Pensioners with small pension pots will no longer have to pay for advice to transfer out of their scheme, the Government has announced.
£30,000 advice exemption
New rules laid out in Parliament yesterday will exempt thousands of people from advice fees. Savers with “guaranteed annuity rate” pensions worth less than £30,000 will be given a simple valuation of their pension and will be able to transfer out without receiving advice. The Government estimates that the change will save 12,000 people a year around £900 each.
Guaranteed annuity rates
Around 1.5m savers have the “guaranteed annuity rates” in their pensions, which normally means they receive a much higher amount each year than they would with annuities calculated based on current rates. Those with more than £30,000 in one of these pensions must receive advice if they want to use pension freedoms to unlock their cash.
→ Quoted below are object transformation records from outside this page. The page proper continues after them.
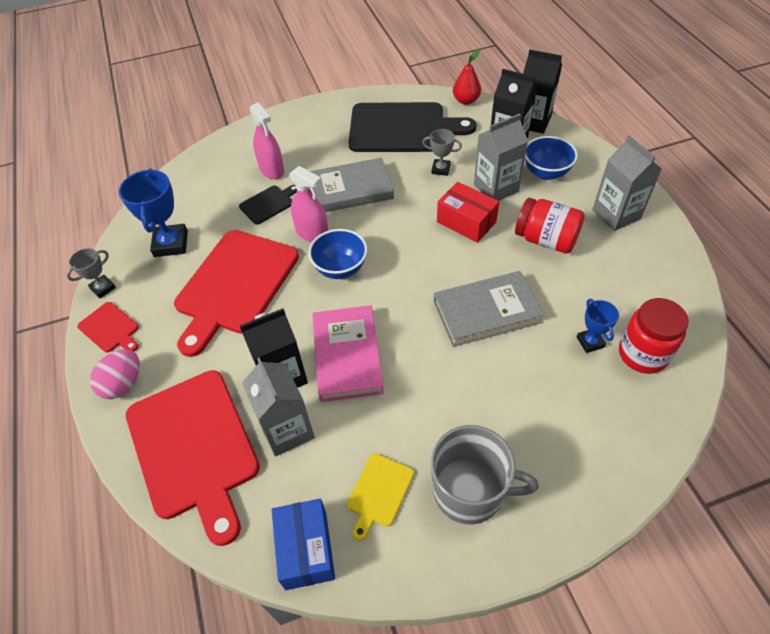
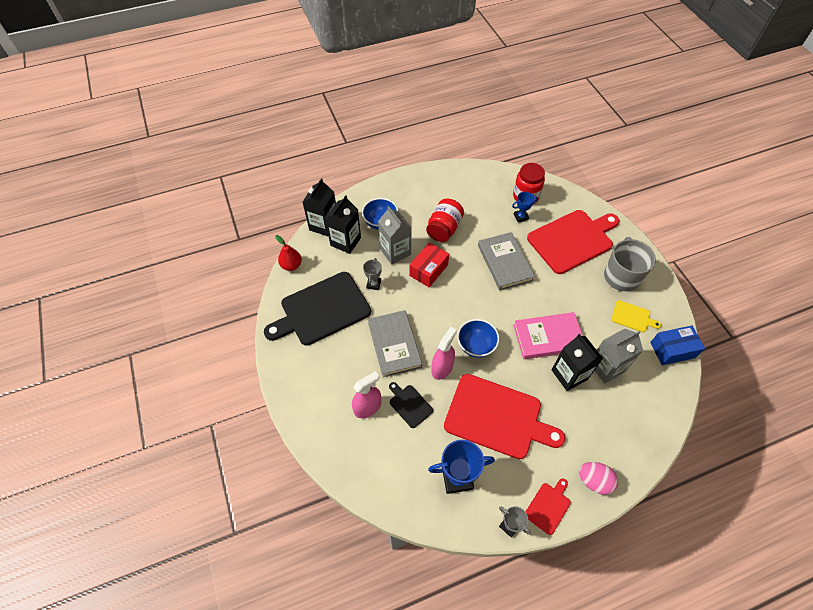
camera: 95 degrees left, 5 degrees up
red cutting board [126,370,260,546] -> red cutting board moved to [527,210,620,274]
black cutting board [348,102,477,152] -> black cutting board turned 120 degrees counterclockwise [264,272,371,346]
grey carton [592,135,662,231] -> none

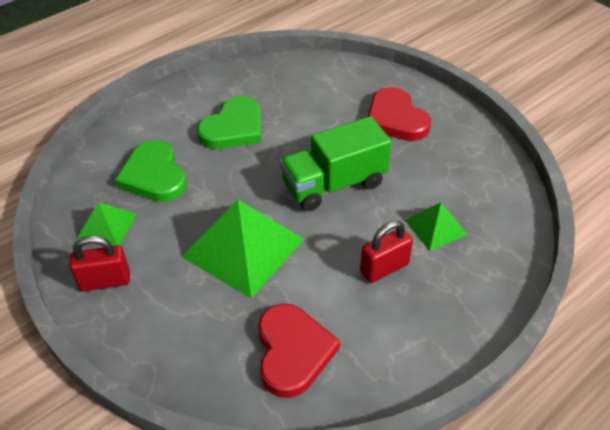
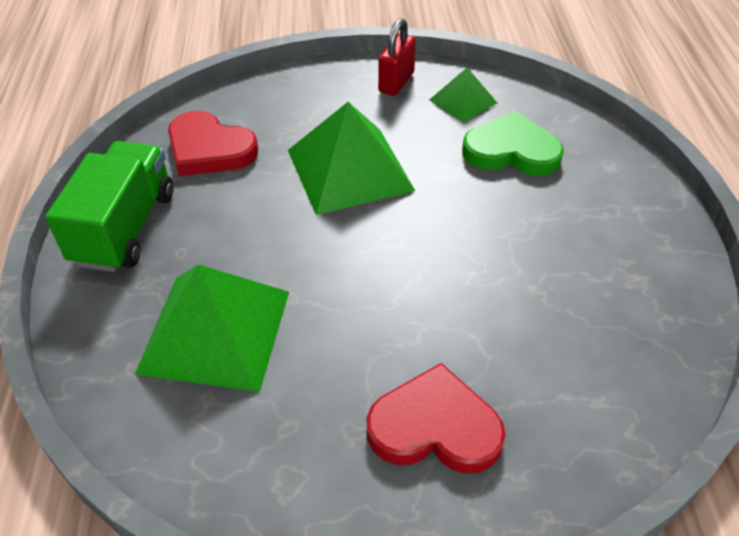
camera: 125 degrees right, 0 degrees up
green heart [197,96,262,149] -> none
green truck [280,116,391,211] -> green truck moved to [45,141,174,272]
red padlock [360,221,413,283] -> none
green pyramid [405,203,468,251] -> green pyramid [134,265,289,392], size x1.89

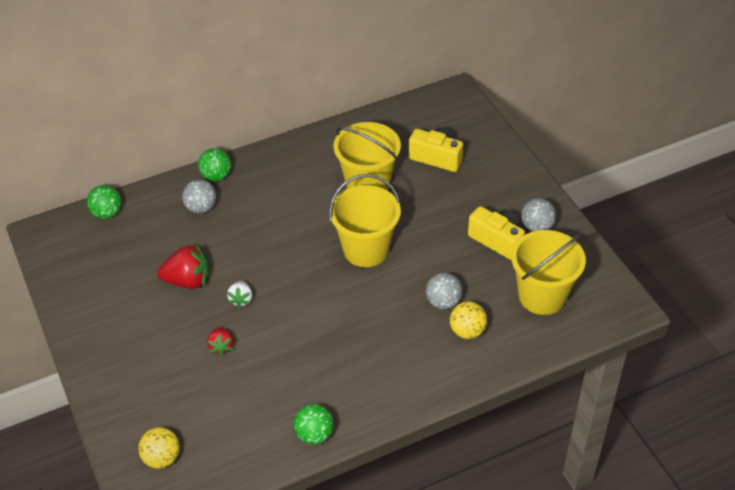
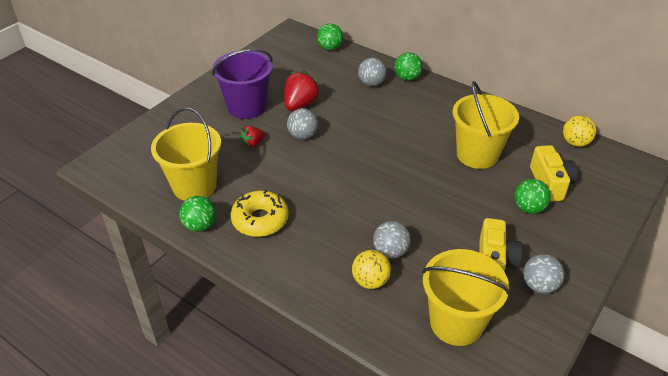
camera: 60 degrees right, 5 degrees down
yellow ball [138,427,180,469] -> yellow ball moved to [563,115,596,147]
red strawberry [157,244,209,289] -> red strawberry turned 120 degrees counterclockwise [284,70,321,111]
white strawberry [227,281,252,308] -> grey ball [287,108,318,140]
yellow bucket [329,174,401,267] -> yellow bucket moved to [151,108,221,201]
none -> purple bucket [212,49,273,119]
none -> yellow donut [231,190,289,237]
none -> green ball [514,179,551,214]

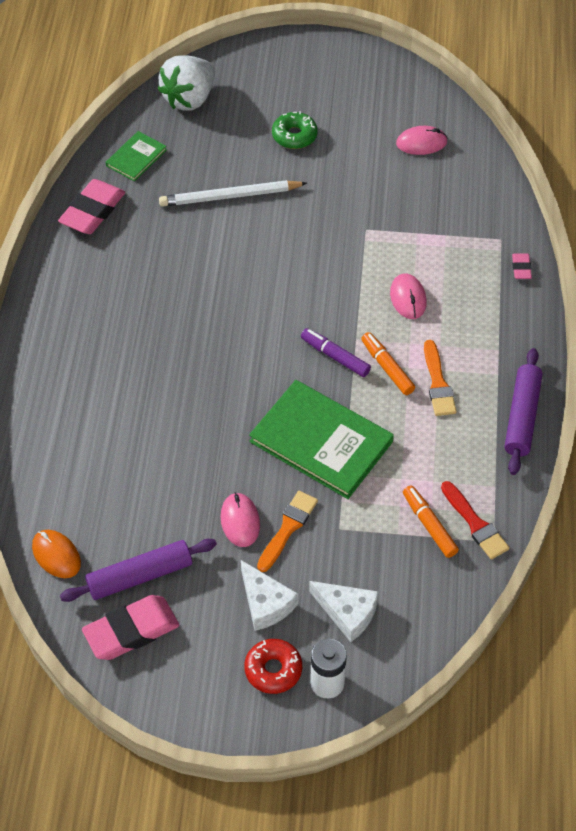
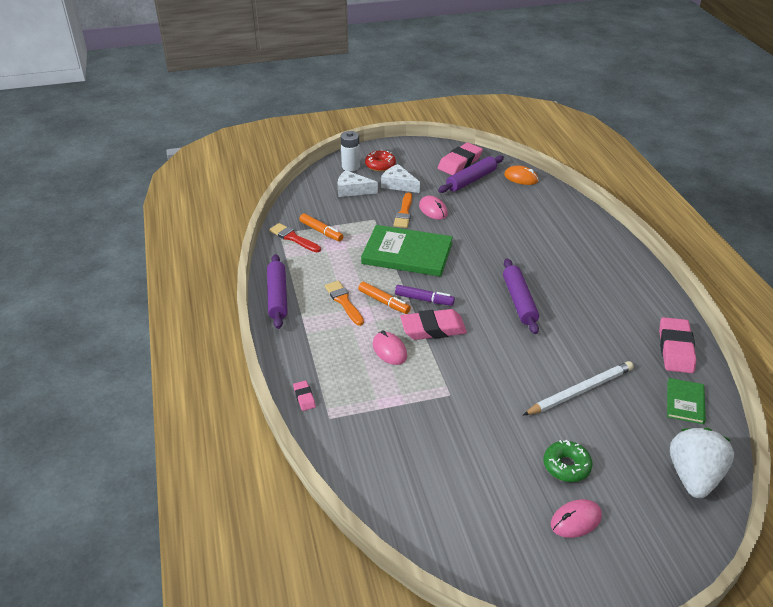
camera: 160 degrees right, 15 degrees down
pink mouse [396,126,448,155] -> pink mouse moved to [551,499,602,538]
none -> pink eraser [400,309,467,340]
none -> purple rolling pin [503,259,539,334]

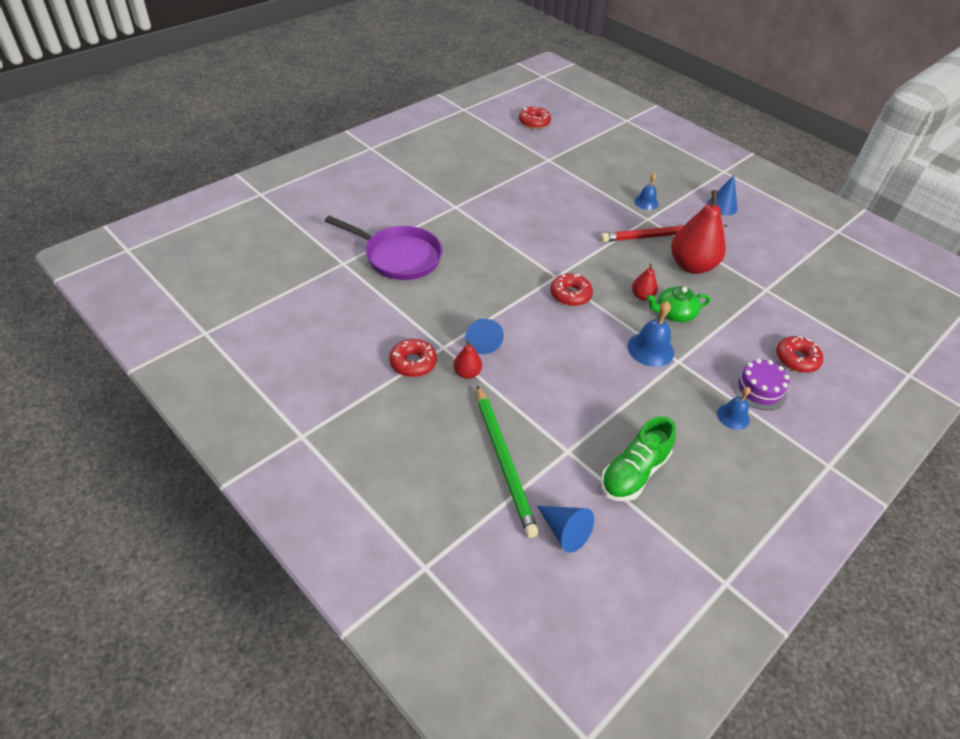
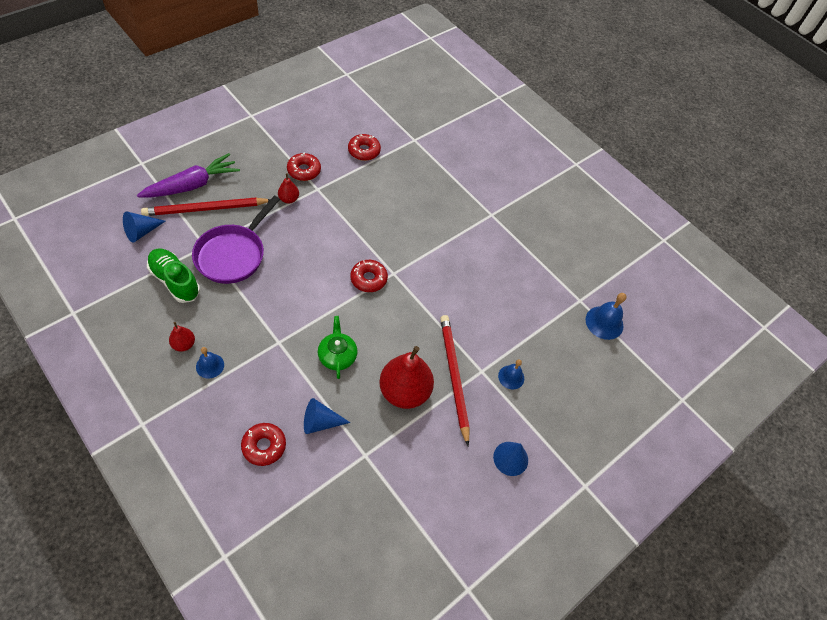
camera: 90 degrees right, 10 degrees up
purple pan [325,216,443,280] -> purple pan moved to [192,196,280,284]
blue cone [465,319,504,354] -> blue cone moved to [304,398,350,434]
green pencil [477,385,539,538] -> red pencil [141,198,271,216]
red donut [519,107,551,129] -> red donut moved to [348,134,381,161]
blue bell [628,301,674,367] -> blue bell moved to [586,293,627,340]
red pear [632,263,658,300] -> red pear moved to [169,322,195,352]
purple cake [733,359,789,410] -> none
none -> purple carrot [137,153,240,198]

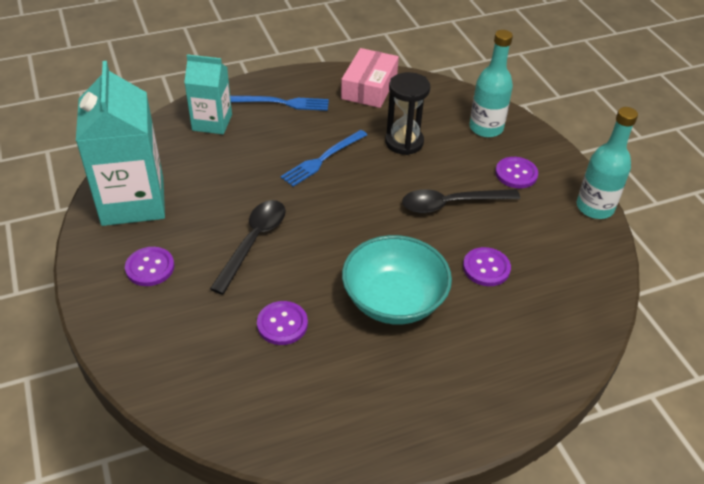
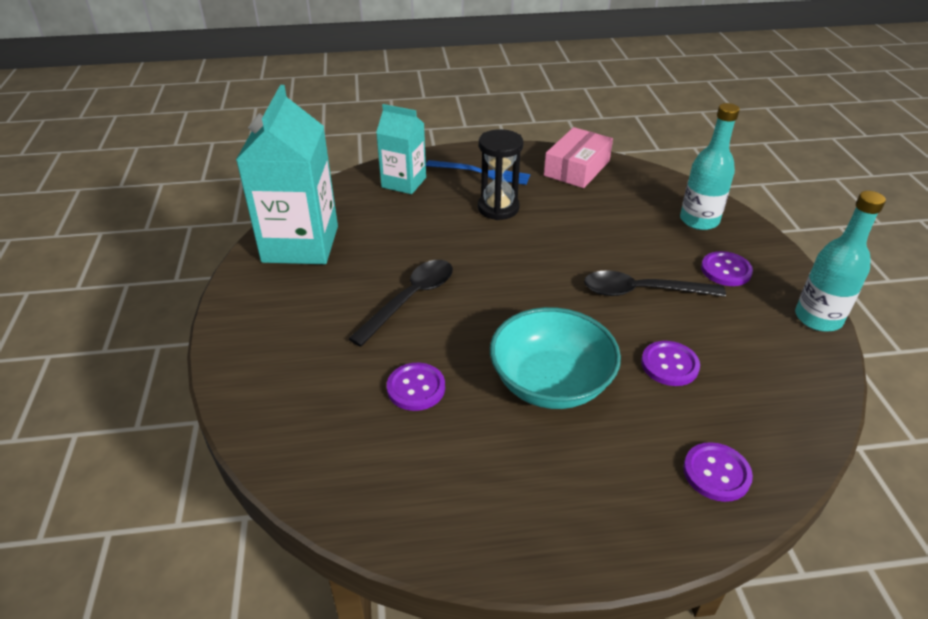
camera: 15 degrees right, 5 degrees down
purple button [125,247,174,286] -> purple button moved to [683,442,753,502]
blue fork [280,130,367,187] -> none
black hourglass [385,72,430,155] -> black hourglass moved to [478,129,523,220]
But a lack of information from providers meant many of those with smaller pots were also being forced to take advice to find out what their pensions could be worth.
Personalised risk warnings
The new rules mean all holders will receive a document setting out one figure for the cash value of their pension, as well as information about the benefits they would be giving up by transferring out. The “personalised risk warnings” will be short documents sent by providers to their customers.
Those with larger pensions will also receive the documents but will still have to take advice if they decide to transfer out. The first batch will be sent out to 61,000 savers in April next year. The new documents will not set out the projected overall value of the pension which the holder will be giving up by transferring out.
A spokesman for the DWP said the documents would be “very clear” on what the pension-holder was giving up but could not say exactly what information the document would include.
Annuity rates are currently extremely low, meaning savers would get a much smaller annual income with the same amount of cash under modern conditions compared to the amount paid out by the guarantee schemes, most of which are based on rates calculated in the 1980s and 1990s. The schemes also sometimes also provide benefits such as a spouse’s pension should the holder die.